──────── Selected text
1. | The name of the limited liability company is HD Builder Solutions Group, LLC. |
2. | The address of the registered office of the Company in the State of Delaware is 3411 Silverside Road, Rodney Building #104, Wilmington, Delaware 19808, County of New Castle. |
3. | The Company’s registered agent at that address is: Corporate Creations Network Inc. |
4. | The effective date of this Certificate of Formation shall be December 31, 2007. |
IN WITNESS WHEREOF, the undersigned, an authorized person of the Company, has executed this Certificate of Formation this 19 day of December, 2007.
By: | /s/ Greg Kaiser | |
Greg Kaiser | ||
Vice President |
HD BUILDER SOLUTIONS GROUP, INC.
CERTIFICATE OF CONVERSION
FROM A CORPORATION TO
A LIMITED LIABILITY COMPANY
PURSUANT TO SECTION 18-214
OF THE DELAWARE LIMITED LIABILITY COMPANY ACT
1. | The jurisdiction where the corporation was first formed is Delaware. |
2. | The jurisdiction where the corporation was in existence immediately prior to filing this Certificate of Conversion is Delaware. |
3. | The date on which the corporation was first formed is September 18, 2002. |
4. | The name of the corporation immediately prior to filing this Certificate of Conversion is HD Builder Solutions Group, Inc. |
5. | The name of the limited liability company as set forth in the Certificate of Formation is HD Builder Solutions Group, LLC. |
6. | The effective date of the conversion shall be December 31, 2007. |
IN WITNESS WHEREOF, the undersigned has executed this Certificate of Conversion this19 day of December, 2007.
HD BUILDER SOLUTIONS GROUP, INC. | ||
By: | /s/ Greg Kaiser | |
Greg Kaiser | ||
Vice President |
CERTIFICATION OF INCORPORATION
OF
HD BUILDER SOLUTIONS GROUP, INC.
1.
The name of the corporation (which is hereinafter referred to as the “Corporation”) is HD Builder Solutions Group, Inc.
2.
The address of the Corporation’s registered agent in the State of Delaware is Corporation Trust Center, 1209 Orange Street, City of Wilmington, County of New Castle. The name of the Corporation’s registered agent at such address is The Corporation Trust Company.
3.
────────────────
──────── Material
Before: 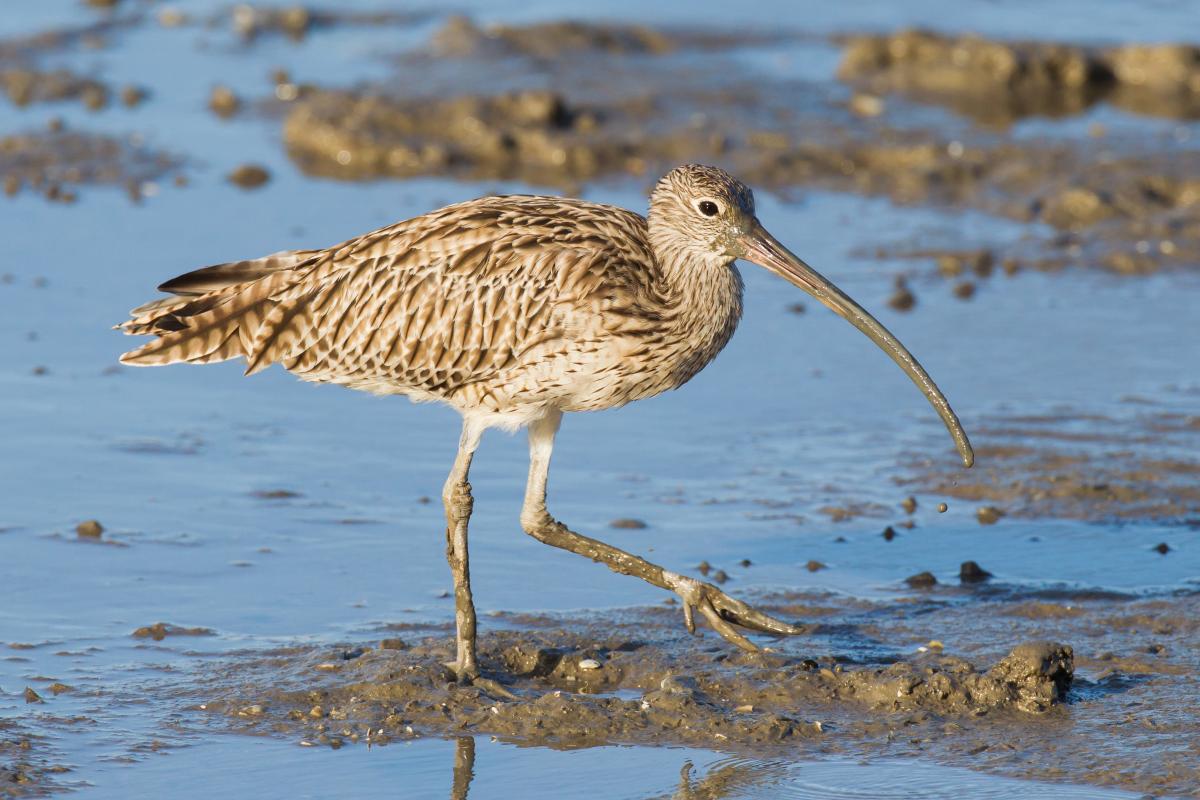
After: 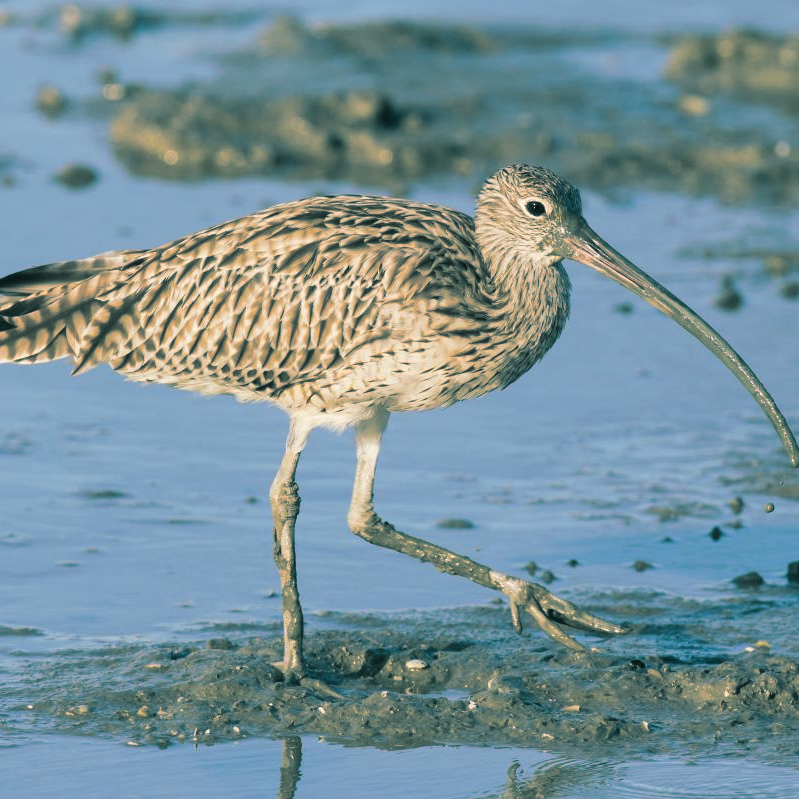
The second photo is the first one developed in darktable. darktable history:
split-toning: shadows › hue 186.43°, highlights › hue 49.29°, compress 30.29%
crop and rotate: left 14.436%, right 18.898%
────────────────
Job:
Answer the following questions using the Delaware company filings above.
1. Which registered agent does the Certificate of Formation name at the Silverside Road address?
2. According to the Certificate of Conversion, on what date was the corporation first formed?
3. Which registered agent does the Certificate of Incorporation name at Corporation Trust Center?

Problem solution:
1. Corporate Creations Network Inc.
2. September 18, 2002
3. The Corporation Trust Company